Dalam riwayat lain berbunyi;
إِذَا صَلَّى أَحَدُكُمْ فَلْيَبْدَأْ بِتَحْمِيدِ اللَّهِ وَالثَّنَاءِ عَلَيْهِ ثُمَّ لْيُصَلِّ عَلَى النَّبِيِّ صَلَّى اللَّهُ عَلَيْهِ وَسَلَّمَ ثُمَّ لْيَدْعُ بَعْدُ بِمَا شَاءَ
“Jika salah seorang dari kalian shalat hendaknya dia mulai dengan pujian dan sanjungan kepada Allah, kemudian bershalawat kepada Nabi, selanjutnya berdoalah dengan apa yang dia kehendaki”.
Fudhalah melanjutkan, “kemudian setelah itu datang dan shalat orang lain, lalu dia memuji Allah dan bershalawat kepada Nabi shallallahu ‘alaihi wa sallam, maka Nabi shallallahu ‘alaihi wa sallam mengatakan;
أَيُّهَا الْمُصَلِّي ، ادْعُ تُجَبْ ) صححه الألباني في “صحيح الترمذي” (2765 ، 2767(
“Wahai mushalli, berdo’alah doamu akan dikabulkan”. (Dishahihkan oleh Imam Tirmidzi dalam Shahih Tirmidzi).
- Bershalawat
Rasulullah shallallahu ‘alaihi wa sallam juga menganjurkan untuk mengawali do’a dengan bershalawat kepada Rasulullah shallallahu ‘alaihi wa sallam;
كل دعاء محجوب حتى تصلي على النبي صلى الله عليه وسلم
“Setiap do’a terhijab hingga disertai shalawat kepada Nabi shallallahu ‘alaihi wa sallam”. (HR. Thabrani dalam al-Ausath 1/220 dan dishahihkan oleh Syaikh Albani dalam Shahih al-Jami, 4399).
- Menghadap Kiblat
Dianjurkan menghadap kiblat saat berdoa. Imam Muslim meriyawatkan dari Umar bin Khatbah radhiyallahu ‘anhu, ‘Pada hari perang Badar Rasulullah shallallahu ‘alaihi wa sallam memandang kepada orang-orang musyrikin yang berjumlah seribuan, sementara sahabat beliau 319 orang.
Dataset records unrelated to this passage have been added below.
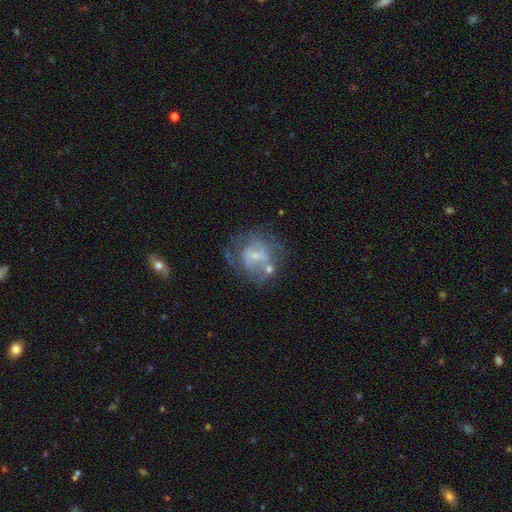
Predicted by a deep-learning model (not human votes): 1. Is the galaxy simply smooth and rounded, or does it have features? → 61% featured or disk, 28% smooth, 11% star or artifact.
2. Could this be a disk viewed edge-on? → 97% no, 3% yes.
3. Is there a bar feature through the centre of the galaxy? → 49% no, 41% weak, 10% strong.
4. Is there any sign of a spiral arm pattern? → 50% yes (tied), 50% no (tied).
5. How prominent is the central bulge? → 63% small, 22% moderate, 11% none, 2% large, 1% dominant.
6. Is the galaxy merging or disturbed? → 43% none, 23% major disturbance, 21% minor disturbance, 13% merger.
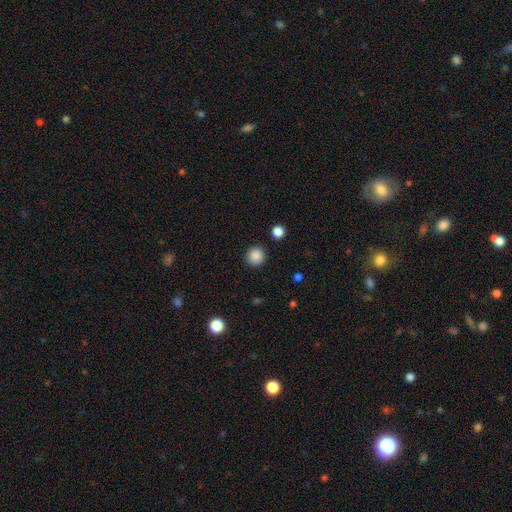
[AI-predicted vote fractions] smooth 87%, star or artifact 10%, featured or disk 3%. Down the decision tree: how rounded — round (94%); merging — none (90%).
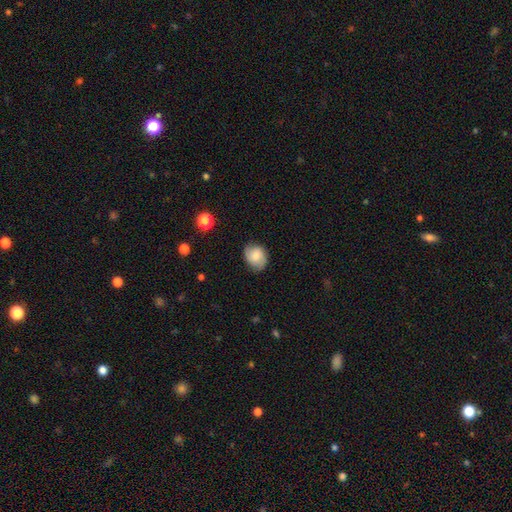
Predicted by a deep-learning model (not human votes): smooth_or_featured: smooth (p=0.66) [alt: featured or disk p=0.26]
how_rounded: round (p=0.55) [alt: in between p=0.44]
merging: none (p=0.74) [alt: minor disturbance p=0.20]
Beliau menghadap kiblat kemudian membentangkan ke dua tangannya seraya bermunajat kepada Rabbnya dengan mengatakan;
اللَّهُمَّ أَنْجِزْ لِي مَا وَعَدْتَنِي ، اللَّهُمَّ آتِ مَا وَعَدْتَنِي ، اللَّهُمَّ إِنْ تُهْلِكْ هَذِهِ الْعِصَابَةَ مِنْ أَهْلِ الإِسْلامِ لا تُعْبَدْ فِي الأَرْضِ ) فَمَا زَالَ يَهْتِفُ بِرَبِّهِ مَادًّا يَدَيْهِ مُسْتَقْبِلَ الْقِبْلَةِ حَتَّى سَقَطَ رِدَاؤُهُ عَنْ مَنْكِبَيْهِ . . . الحديث .
Imam Nawawi mengatakan, “hadits ini menunjukkan dianjurkannya menghadap kiblat dengan mengangkat tangan saat berdo’a.